- [SOURCE EXCERPT]
As I reported in my last post, Jim Kim’s arrival as World Bank President has reinvigorated the debate about the idea of the World Bank being a ‘knowledge bank’. In the post, I argued that the knowledge produced by the Bank – whether gleaned from its lending operations, or from its research and other analytic work – is a global public good, and that we should therefore assess the success of the institution in its knowledge work not in terms of how specific ‘client’ governments value the outputs of its knowledge work but rather in terms of how people around the world use and value them.
A big data dump
To shed some light on this issue, I started by assembling a list of the 10,000 most downloaded files from Bank’s internet over the period November 1, 2007 - November 14, 2011.
I rather like downloads as a statistic of usage. If someone downloads a file, we can reasonably infer they’re going to take a look at its contents – a download is an indicator of intent to use. Some people may look at a file’s contents and perform a world-changing act as a consequence. Bill Gates did this when he read the 1993 World Development Report (WDR) on health, and was so shocked by the charts and the accompanying text that he set up the Bill and Melinda Gates Foundation. For every Bill Gates there are doubtless hundreds of people who forget to open the file, or do so and then think “Hmm, interesting” but don’t do anything more. Only a few will go on and cite the document in their writings, and only some of them will get published in a journal tracked by Google Scholar. A Google Scholar citation – used by me in an earlier post – is clearly a higher bar than a download.
Downloads have a big disadvantage, though – there may well be a lot of knowledge in a web page that can be read without being downloaded. A reading of a blog post, for example, won’t get captured as a download. I’ll come back to this later.
I’ve deliberately cast my net across the entire World Bank internet. I’m not limiting the search to documents that are downloaded from, say, the Bank’s Documents and Reports (D&R) database or the new Open Knowledge Repository (OKR). Sometimes documents pop up in several places on the Bank’s internet – they may well be in D&R, but it may be that the downloads occur mostly from some other location. That’s often the case with the WDR, which has its own website, and has been the case with one of my own books, where the PDF is also housed on one of the network ‘anchor’s’ websites.

- [GIVEN RECORDS]
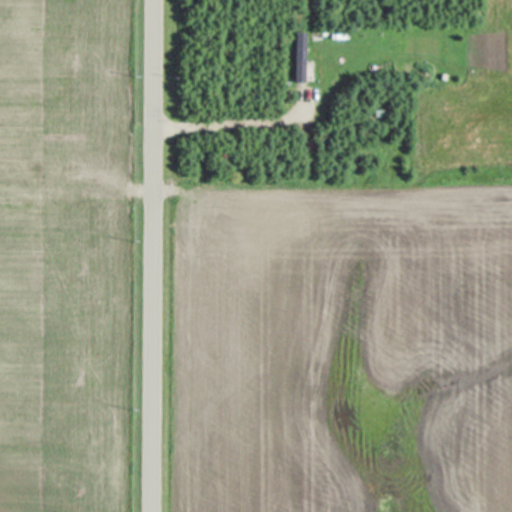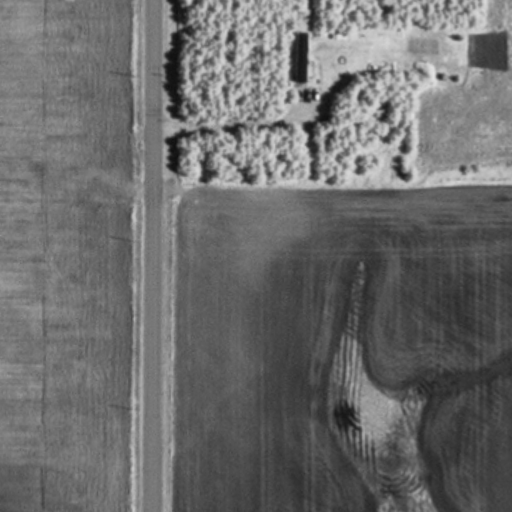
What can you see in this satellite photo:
building: (304, 59)
road: (234, 122)
road: (156, 256)
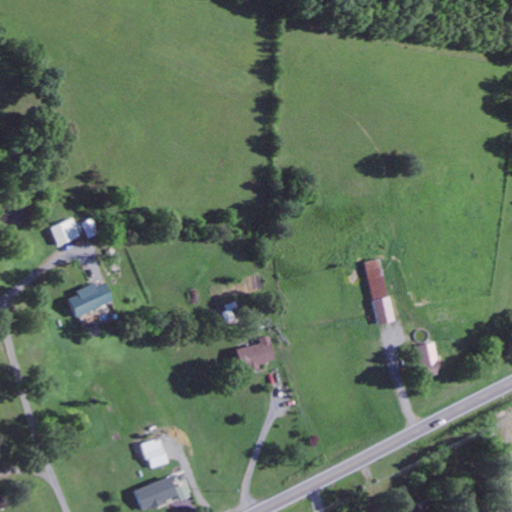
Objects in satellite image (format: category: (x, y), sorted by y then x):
building: (63, 232)
building: (375, 292)
building: (87, 300)
building: (252, 355)
building: (426, 360)
road: (384, 447)
building: (152, 453)
building: (180, 492)
building: (152, 493)
building: (411, 509)
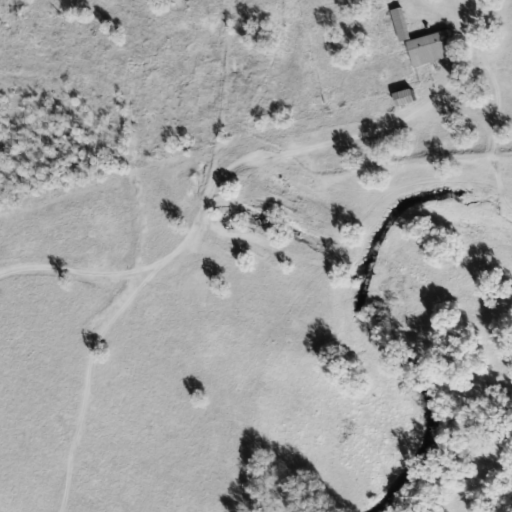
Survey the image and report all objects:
building: (429, 49)
road: (251, 161)
road: (87, 377)
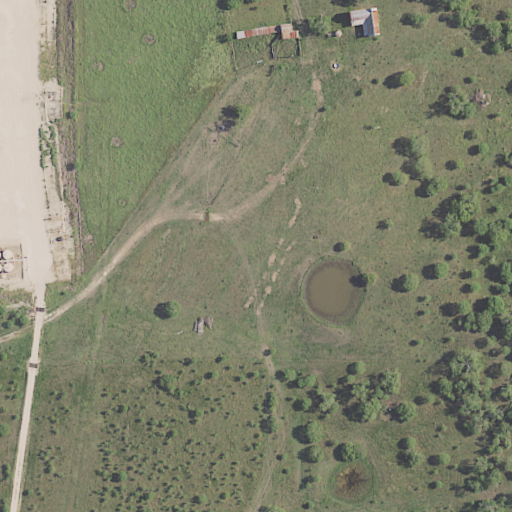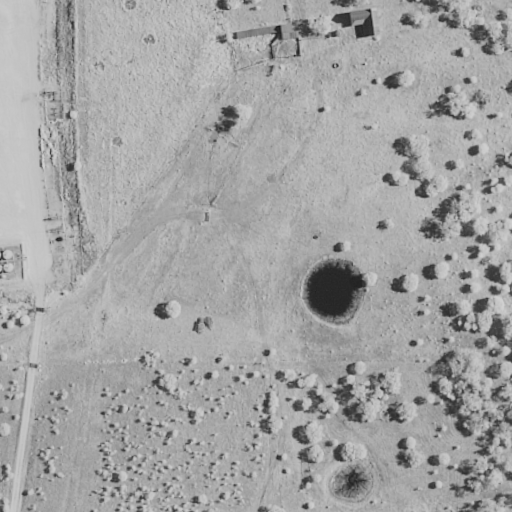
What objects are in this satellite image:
building: (364, 21)
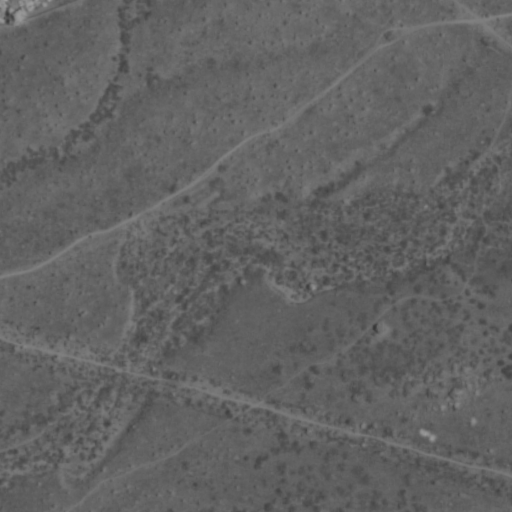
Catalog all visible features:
road: (258, 136)
road: (256, 402)
park: (189, 450)
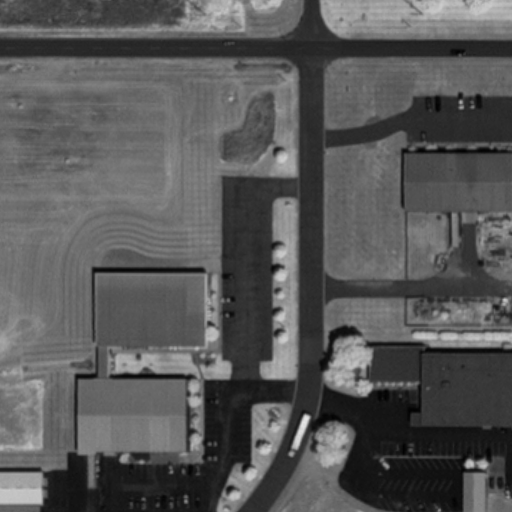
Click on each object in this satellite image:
road: (255, 44)
parking lot: (461, 118)
building: (456, 182)
building: (457, 183)
parking lot: (245, 267)
road: (313, 285)
building: (139, 362)
building: (138, 363)
building: (449, 383)
building: (450, 383)
parking lot: (414, 458)
parking lot: (187, 459)
building: (20, 488)
building: (473, 492)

- [PROBLEMS TO SOLVE]
#1 In the post about World Bank downloads, what time span does the list of the 10,000 most downloaded files cover?
#2 Carry on the post about World Bank downloads, writing the part that comes right after its final paragraph.
The rows have nothing to do with the post about World Bank downloads.

- [RESULTS]
#1 November 1, 2007 to November 14, 2011.

#2
I’m also not yet making any judgment about what a knowledge product is. I’m not saying at this stage that a knowledge product has to be a document falling into a predefined category (there’s a lot of talk right now in the Bank about classifying knowledge products) – or even that it must be a document. As we’ll see in a moment, starting with predefined categories of knowledge products and focusing on ‘approved’ storage locations would lead us badly astray.
What’s in the top-10,000?
This isn’t an easy question to answer, given the way the software the Bank uses is set up. Against each download figure is simply a URL. To figure out exactly what a URL refers to you have to click on it. I must confess I wasn’t that excited about clicking on 10,000 URL’s.
But there are a couple of things I could do fairly easily with the top-10,000 by parsing the URL’s. The first thing I did was to classify by file type. Table 1 shows that as much as 17% of the 10,000 items (accounting for 30% of downloads) are datasets, mostly from the Development Economics (DEC) data group. Datasets to my mind are a knowledge product – and the download figures make it clear they’re highly used. An important part of the ‘knowledge bank’s’ function then is to be a trusted provider of data. There are also 108 Powerpoints that make it into the top-10,000 and 7 computer programs. We might not be convinced they’re all knowledge products – we might agree that a Powerpoint explaining how the Bank’s procurement process works isn’t. We’ll do some digging in a moment to separate knowledge products from other highly downloaded files.
Table 1: What are the different file types in the top-10,000?
Before we do, take a look at Table 2 which shows the results of the second exercise I did with the top-10,000. What the table shows is that only 906 of the 10,000 most downloaded files were downloaded from D&R. So if we had decided at the start that D&R is the universe of knowledge products, we could have gone badly astray. That’s assuming that a sizeable number of the 9,094 that weren’t downloaded from D&R are indeed knowledge products. Let’s see if they are.
Table 2: How many of the top-10,000 files are in Documents & Reports?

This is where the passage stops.